About

Passages North publishes one annual print issue and weekly bonus content throughout the school year. Subs to shorts, poetry, and nonfiction/hybrid categories are usually open from September 1 through April 15.  Fiction is open September 1 through October 15, and January 1 through February 15. While we allow authors to have active submission in different genres, we ask that you use your best judgement and avoid overloading our editors. Additionally, we accept simultaneous submissions, but ask that you withdraw the piece and let us know as soon as it is accepted elsewhere. See specific genre guidelines in submittable. 

Passages North welcomes submissions from anybody. We are an accomplice to LGBTQIA+ communities, Black Lives Matter, and abolitionist movements wherever they may be found, comprised itself of many editors at the intersections of various communities, so we strongly encourage BIPOC, disabled, economically marginalized, and queer and trans writers to submit. Though Passages North does not pay contributors at this time, we promise to treat your work with care and to shout our love via our social media platforms. Contributors receive two copies of their issue of the magazine.

Please be mindful of our editorial staff when you submit to Passages North. Before you click submit, consider that our staff is comprised of queer editors, editors of color, editors with their own personal histories of assault and trauma and disability. We understand how difficulties of living in a highly imperfect world can and should make their way onto the page in our creative work, and PN is excited to publish work that handles those difficulties with nuance. If you’re wondering if your submission needs a content warning, go ahead and add it to your document and know that we appreciate your care.

Passages North, the annual literary journal sponsored by Northern Michigan University, has published short fiction, poetry, creative nonfiction, and hybrid writing since 1979. Email us at passages@nmu.edu or write to us at Passages North, NMU, 1401 Presque Isle Ave., Marquette, MI 49855.

Masthead

Editor-in-Chief : Jennifer A. Howard (she/her) lives in the lowest point in her neighborhood, making her an unwilling expert on sump pumps. Her collection of flash stories, How to End Up, was published by New Delta Review, and her second chapbook, You on Mars: Failed Sci-Fi Stories, was published by The Cupboard Pamphlet. She tweets at @jferhow.

Managing Editor: Dacia Price (she/her) is a Creative Nonfiction writer concerned with the inner lives of animals, the natural world, and how both inform our understanding of what it means to be human. Her work has appeared or is forthcoming in DIAGRAM, The Forge Literary Magazine, Chestnut Review, 45th Parallel, and others. Her writing has been nominated for Best of the Net in both 2019 and 2020 and in 2022 her flash essay "Here // Not Here" won the Roadrunner Nonfiction Prize. Her chapbook "This is for the Naming" is available through Chestnut Review and on Amazon.

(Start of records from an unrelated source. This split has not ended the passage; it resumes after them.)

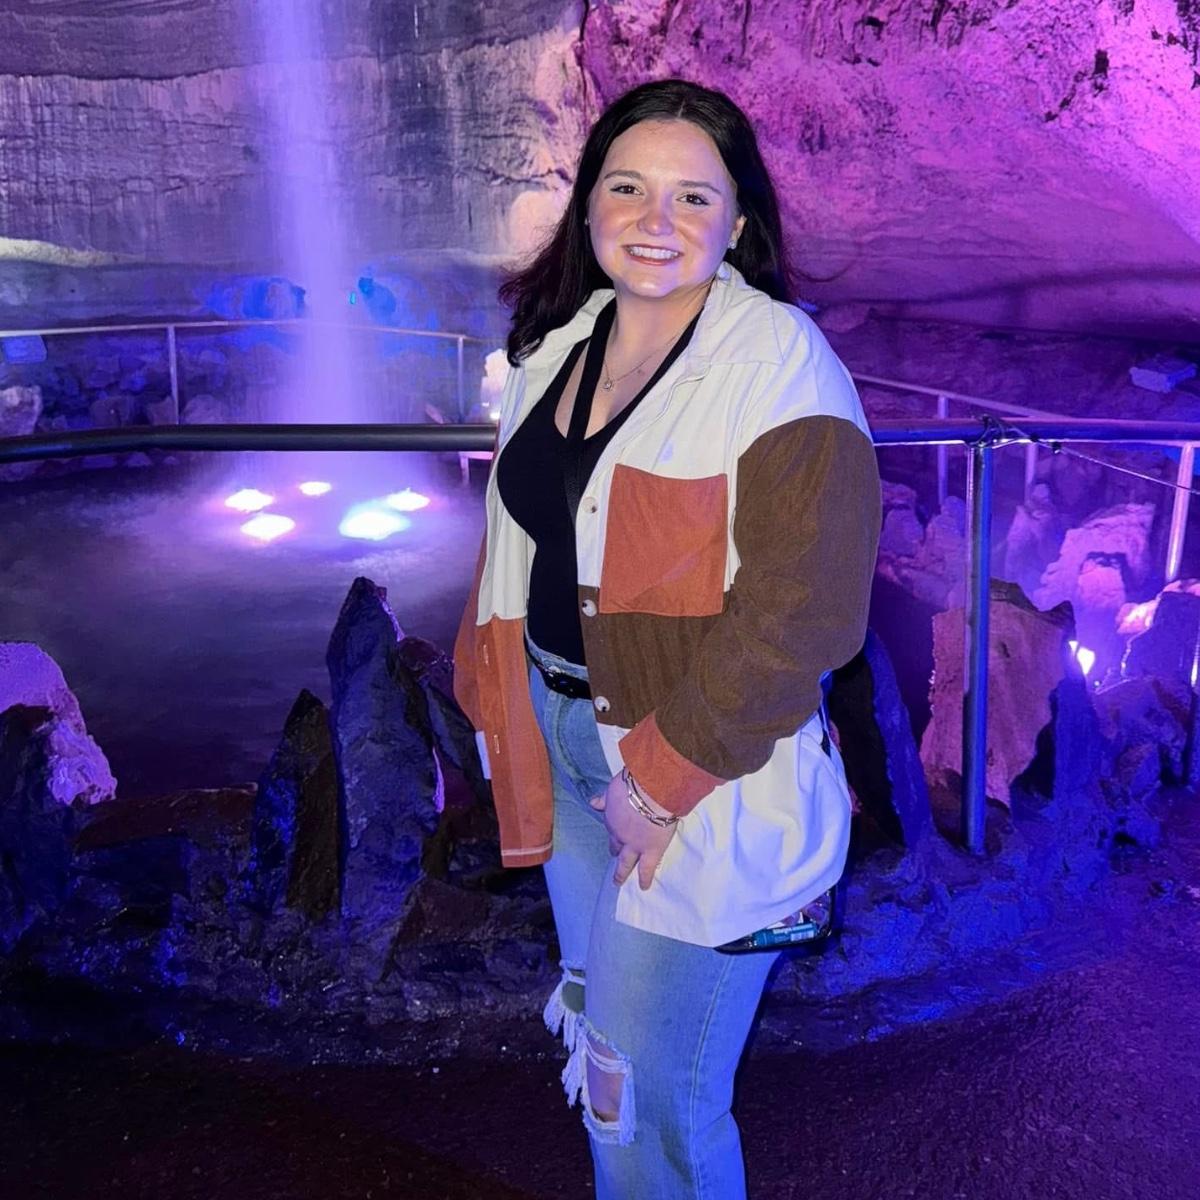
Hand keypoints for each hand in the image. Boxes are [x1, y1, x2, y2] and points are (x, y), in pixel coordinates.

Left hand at [589, 771, 677, 890]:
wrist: (651, 792)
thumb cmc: (633, 785)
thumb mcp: (614, 788)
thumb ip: (604, 798)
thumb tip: (593, 803)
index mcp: (611, 817)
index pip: (611, 826)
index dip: (613, 830)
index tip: (614, 832)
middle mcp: (620, 834)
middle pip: (616, 845)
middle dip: (615, 850)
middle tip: (614, 855)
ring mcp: (635, 845)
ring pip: (625, 862)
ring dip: (621, 872)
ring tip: (618, 881)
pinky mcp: (651, 851)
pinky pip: (646, 869)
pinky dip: (644, 878)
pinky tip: (643, 887)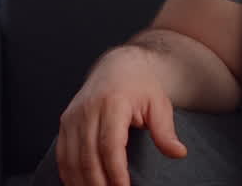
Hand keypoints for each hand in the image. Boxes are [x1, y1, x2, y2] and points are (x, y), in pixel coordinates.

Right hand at [56, 46, 186, 185]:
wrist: (117, 68)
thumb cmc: (140, 87)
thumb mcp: (159, 104)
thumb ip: (165, 131)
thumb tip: (178, 153)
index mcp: (113, 103)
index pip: (110, 145)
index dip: (116, 171)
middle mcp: (88, 109)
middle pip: (88, 156)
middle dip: (99, 183)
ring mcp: (73, 116)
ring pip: (71, 159)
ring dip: (83, 182)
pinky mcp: (65, 122)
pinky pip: (62, 155)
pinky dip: (69, 174)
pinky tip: (81, 185)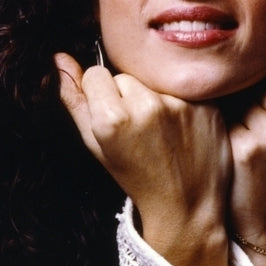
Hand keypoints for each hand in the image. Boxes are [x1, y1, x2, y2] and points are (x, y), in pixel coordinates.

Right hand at [55, 53, 231, 265]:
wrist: (188, 205)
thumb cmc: (137, 178)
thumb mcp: (97, 146)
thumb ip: (75, 101)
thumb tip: (59, 59)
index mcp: (113, 119)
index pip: (96, 74)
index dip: (101, 95)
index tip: (114, 118)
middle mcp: (147, 106)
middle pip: (126, 75)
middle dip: (128, 96)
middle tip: (140, 130)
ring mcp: (180, 104)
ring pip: (154, 80)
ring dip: (155, 96)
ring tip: (161, 130)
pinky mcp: (206, 105)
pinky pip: (183, 88)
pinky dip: (181, 102)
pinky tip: (181, 128)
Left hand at [227, 82, 265, 265]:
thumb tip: (244, 57)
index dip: (259, 88)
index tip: (250, 107)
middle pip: (260, 84)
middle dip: (243, 96)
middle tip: (234, 117)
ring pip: (240, 98)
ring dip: (228, 108)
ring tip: (227, 130)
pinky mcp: (249, 148)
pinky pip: (224, 118)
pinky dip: (217, 126)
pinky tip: (218, 142)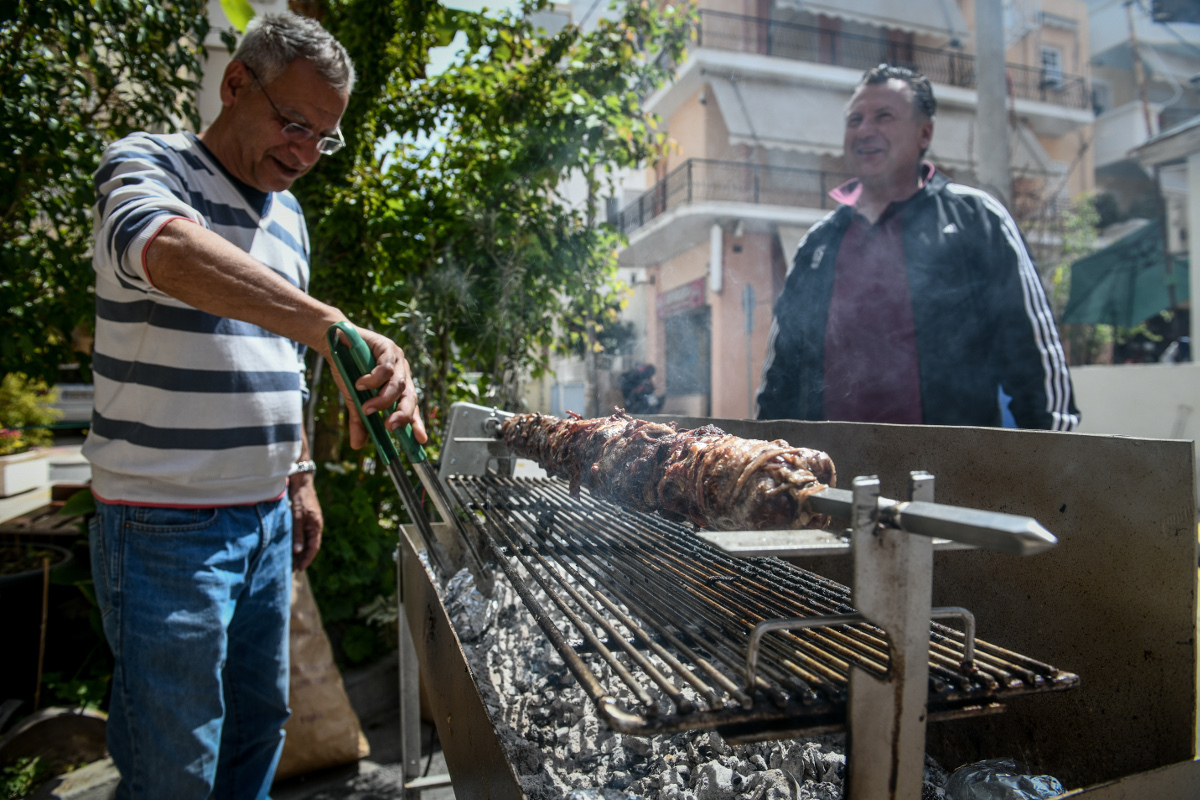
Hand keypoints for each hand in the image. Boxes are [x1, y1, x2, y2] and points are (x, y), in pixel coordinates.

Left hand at [290, 474, 323, 570]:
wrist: (301, 482)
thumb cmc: (299, 498)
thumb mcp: (297, 517)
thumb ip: (297, 534)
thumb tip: (298, 551)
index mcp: (316, 526)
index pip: (313, 548)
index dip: (307, 559)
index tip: (299, 569)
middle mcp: (315, 526)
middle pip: (310, 546)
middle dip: (302, 558)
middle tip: (293, 569)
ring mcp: (310, 523)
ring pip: (305, 541)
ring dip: (299, 552)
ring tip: (290, 561)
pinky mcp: (304, 519)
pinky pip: (302, 535)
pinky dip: (297, 543)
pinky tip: (290, 547)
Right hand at [327, 325, 427, 449]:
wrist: (336, 343)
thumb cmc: (349, 369)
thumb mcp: (355, 399)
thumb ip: (359, 420)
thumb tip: (357, 445)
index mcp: (398, 387)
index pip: (411, 407)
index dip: (417, 423)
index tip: (421, 440)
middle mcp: (402, 374)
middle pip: (410, 397)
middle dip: (402, 414)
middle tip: (389, 426)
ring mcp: (397, 360)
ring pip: (398, 385)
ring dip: (382, 400)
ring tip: (366, 408)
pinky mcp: (387, 347)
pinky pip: (386, 368)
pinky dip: (374, 379)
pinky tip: (361, 383)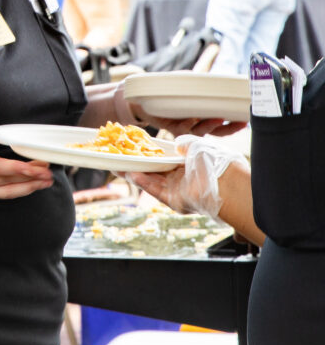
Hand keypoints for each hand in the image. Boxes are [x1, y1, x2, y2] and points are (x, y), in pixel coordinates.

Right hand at [0, 117, 54, 199]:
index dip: (16, 169)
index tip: (35, 168)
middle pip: (6, 180)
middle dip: (29, 177)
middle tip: (49, 172)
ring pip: (8, 191)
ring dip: (30, 186)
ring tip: (48, 180)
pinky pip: (6, 192)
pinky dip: (23, 189)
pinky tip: (36, 183)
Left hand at [114, 82, 245, 137]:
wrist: (143, 96)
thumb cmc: (169, 89)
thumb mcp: (189, 83)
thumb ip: (203, 83)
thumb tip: (221, 79)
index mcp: (203, 116)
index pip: (223, 124)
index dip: (234, 124)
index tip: (246, 120)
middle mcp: (195, 124)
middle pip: (215, 131)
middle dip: (228, 128)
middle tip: (240, 122)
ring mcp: (183, 127)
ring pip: (199, 131)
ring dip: (209, 125)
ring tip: (218, 119)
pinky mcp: (169, 127)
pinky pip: (180, 129)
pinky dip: (186, 124)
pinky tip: (191, 119)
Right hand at [124, 135, 241, 217]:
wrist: (227, 182)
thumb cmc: (215, 161)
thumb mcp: (197, 145)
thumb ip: (184, 143)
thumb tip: (175, 143)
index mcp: (186, 165)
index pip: (163, 159)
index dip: (148, 154)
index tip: (133, 148)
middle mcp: (181, 179)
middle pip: (153, 172)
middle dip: (135, 165)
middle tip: (118, 158)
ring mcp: (177, 191)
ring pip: (151, 182)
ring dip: (134, 175)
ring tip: (118, 167)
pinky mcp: (175, 202)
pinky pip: (156, 192)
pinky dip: (144, 184)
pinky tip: (132, 175)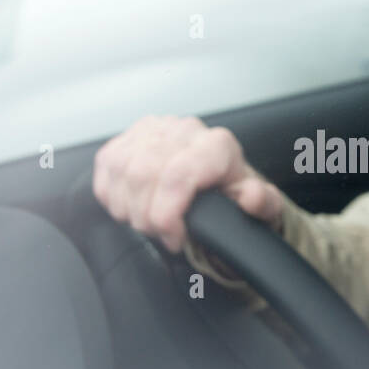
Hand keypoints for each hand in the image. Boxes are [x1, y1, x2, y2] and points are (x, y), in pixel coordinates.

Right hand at [93, 116, 282, 251]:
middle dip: (146, 217)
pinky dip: (113, 195)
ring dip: (128, 207)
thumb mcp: (258, 204)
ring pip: (121, 169)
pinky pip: (106, 166)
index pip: (175, 177)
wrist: (214, 176)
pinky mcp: (129, 136)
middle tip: (161, 234)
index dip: (166, 216)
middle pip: (142, 175)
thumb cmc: (230, 192)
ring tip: (148, 221)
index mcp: (216, 146)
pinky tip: (132, 206)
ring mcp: (153, 129)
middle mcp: (183, 131)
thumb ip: (263, 203)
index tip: (175, 238)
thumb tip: (251, 197)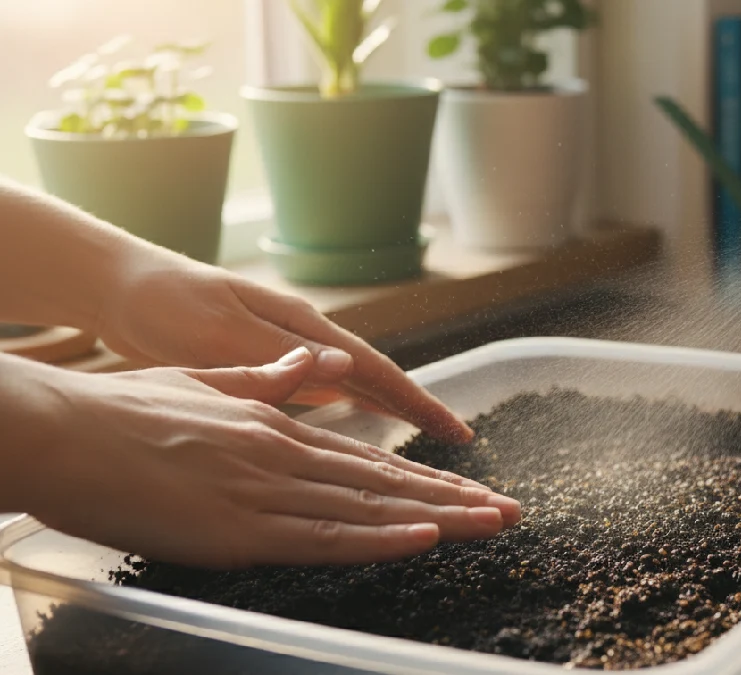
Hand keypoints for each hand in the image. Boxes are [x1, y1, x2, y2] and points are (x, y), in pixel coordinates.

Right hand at [13, 348, 519, 568]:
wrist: (60, 429)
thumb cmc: (121, 414)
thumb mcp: (204, 387)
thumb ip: (264, 381)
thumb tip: (310, 367)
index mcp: (277, 427)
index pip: (367, 458)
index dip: (423, 476)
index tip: (469, 486)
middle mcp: (285, 455)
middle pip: (386, 483)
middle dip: (454, 499)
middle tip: (511, 510)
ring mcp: (267, 491)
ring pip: (370, 508)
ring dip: (439, 518)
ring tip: (493, 523)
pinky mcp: (240, 529)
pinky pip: (324, 537)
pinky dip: (379, 537)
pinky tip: (425, 537)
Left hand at [94, 249, 472, 443]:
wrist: (117, 286)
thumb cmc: (165, 305)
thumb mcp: (218, 332)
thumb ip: (280, 356)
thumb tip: (347, 370)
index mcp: (300, 328)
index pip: (375, 371)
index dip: (418, 404)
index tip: (455, 434)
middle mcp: (303, 339)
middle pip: (375, 380)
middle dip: (417, 411)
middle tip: (458, 444)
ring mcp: (286, 353)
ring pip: (352, 389)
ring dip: (389, 414)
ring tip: (425, 443)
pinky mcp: (262, 365)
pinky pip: (321, 396)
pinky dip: (350, 414)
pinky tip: (358, 427)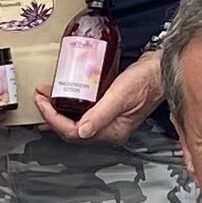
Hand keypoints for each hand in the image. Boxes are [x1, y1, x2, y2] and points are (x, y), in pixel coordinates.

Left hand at [37, 52, 162, 144]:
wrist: (162, 69)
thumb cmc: (147, 80)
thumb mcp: (121, 95)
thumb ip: (101, 114)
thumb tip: (81, 131)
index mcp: (113, 131)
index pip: (73, 133)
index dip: (53, 119)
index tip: (42, 102)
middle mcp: (110, 129)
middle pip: (71, 130)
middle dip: (51, 115)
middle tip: (39, 98)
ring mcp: (109, 120)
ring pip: (75, 122)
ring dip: (58, 111)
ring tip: (45, 98)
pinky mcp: (109, 110)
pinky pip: (83, 112)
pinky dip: (69, 106)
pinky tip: (62, 99)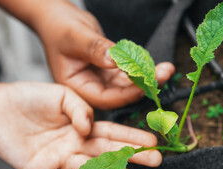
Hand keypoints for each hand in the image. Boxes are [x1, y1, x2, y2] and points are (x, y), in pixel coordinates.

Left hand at [0, 82, 161, 168]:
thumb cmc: (27, 97)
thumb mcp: (58, 93)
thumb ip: (78, 108)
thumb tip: (89, 128)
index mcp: (82, 125)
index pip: (112, 133)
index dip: (132, 137)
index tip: (152, 141)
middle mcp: (76, 145)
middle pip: (108, 154)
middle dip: (133, 157)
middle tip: (157, 161)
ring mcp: (61, 160)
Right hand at [31, 0, 174, 109]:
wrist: (56, 17)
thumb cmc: (58, 26)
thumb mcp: (75, 36)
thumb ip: (95, 49)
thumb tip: (116, 60)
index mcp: (75, 87)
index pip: (103, 98)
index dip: (125, 94)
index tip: (144, 83)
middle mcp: (88, 87)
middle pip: (118, 94)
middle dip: (142, 86)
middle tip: (162, 75)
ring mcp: (99, 79)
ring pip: (126, 85)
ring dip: (146, 78)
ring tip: (166, 69)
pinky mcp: (107, 71)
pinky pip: (127, 74)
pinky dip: (141, 69)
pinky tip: (156, 65)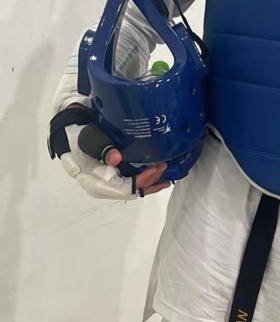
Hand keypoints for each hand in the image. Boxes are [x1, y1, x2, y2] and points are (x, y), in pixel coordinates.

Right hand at [49, 107, 169, 198]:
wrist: (70, 130)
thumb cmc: (79, 135)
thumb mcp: (89, 139)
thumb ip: (102, 148)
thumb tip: (115, 159)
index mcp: (94, 181)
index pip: (123, 189)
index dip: (141, 181)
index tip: (156, 168)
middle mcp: (102, 185)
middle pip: (131, 191)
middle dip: (150, 181)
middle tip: (166, 168)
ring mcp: (107, 181)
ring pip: (133, 188)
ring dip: (150, 181)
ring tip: (167, 174)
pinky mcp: (112, 174)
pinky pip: (131, 181)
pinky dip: (144, 177)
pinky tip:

Fiction Editor: Esperanza Elizabeth Vargas Macias is a writer born in Mexico and raised in the U.S. (smh). She currently resides in the upper peninsula of Michigan where she is an MFA student at NMU. Outside of writing and working on Passages North, Esperanza enjoys singing badly, rewatching the same three animes, and shaking what her momma gave her. You can find her on Twitter @esperanzawrites.

Poetry Editor: Lisandra Perez is a Mexican-immigrant queer poet residing in Marquette, Michigan. Their work has been published in The Acentos Review, Heavy Feather Review, and others. They wear crocs often and enjoy the pastime of vacuuming. Find them on twitter @perezlisandra_.

Nonfiction/Hybrids Editor: Matthew Gavin Frank is the author of the nonfiction books, The Mad Feast: An Ecstatic Tour Through America’s Food (a Paris Review Staff Pick, and one of Ploughshares’ Best Books of 2015), Preparing the Ghost: An Essay Concerning the Giant Squid and Its First Photographer (a New York Times Editors’ Choice, NPR Notable Book, and New Yorker Book to Watch Out For), Pot Farm, and Barolo; the poetry books, The Morrow Plots, Warranty in Zulu, and Sagittarius Agitprop, and 2 chapbooks. He persevered through this past winter via the occasional one-handed cartwheel in his mind.